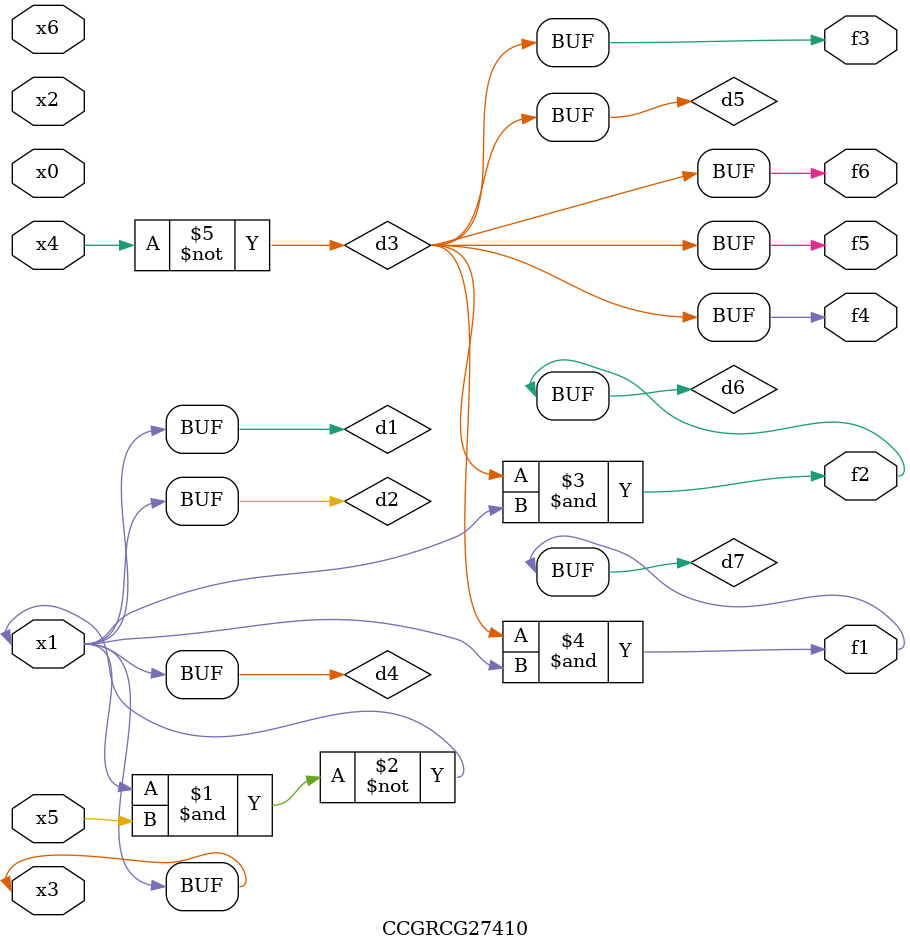
<source format=v>
module CCGRCG27410(
	input x0, x1, x2, x3, x4, x5, x6,
	output f1, f2, f3, f4, f5, f6
);

	wire d1, d2, d3, d4, d5, d6, d7;

	buf (d1, x1, x3);
	nand (d2, x1, x5);
	not (d3, x4);
	buf (d4, d1, d2);
	buf (d5, d3);
	and (d6, d3, d4);
	and (d7, d3, d4);
	assign f1 = d7;
	assign f2 = d6;
	assign f3 = d5;
	assign f4 = d5;
	assign f5 = d5;
	assign f6 = d5;
endmodule

</source>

==============================

EXERCISE INSTRUCTIONS:
Output the material above exactly as written and drop any images it holds.

REPLY:
<source format=v>
module CCGRCG27410(
	input x0, x1, x2, x3, x4, x5, x6,
	output f1, f2, f3, f4, f5, f6
);

	wire d1, d2, d3, d4, d5, d6, d7;

	buf (d1, x1, x3);
	nand (d2, x1, x5);
	not (d3, x4);
	buf (d4, d1, d2);
	buf (d5, d3);
	and (d6, d3, d4);
	and (d7, d3, d4);
	assign f1 = d7;
	assign f2 = d6;
	assign f3 = d5;
	assign f4 = d5;
	assign f5 = d5;
	assign f6 = d5;
endmodule

</source>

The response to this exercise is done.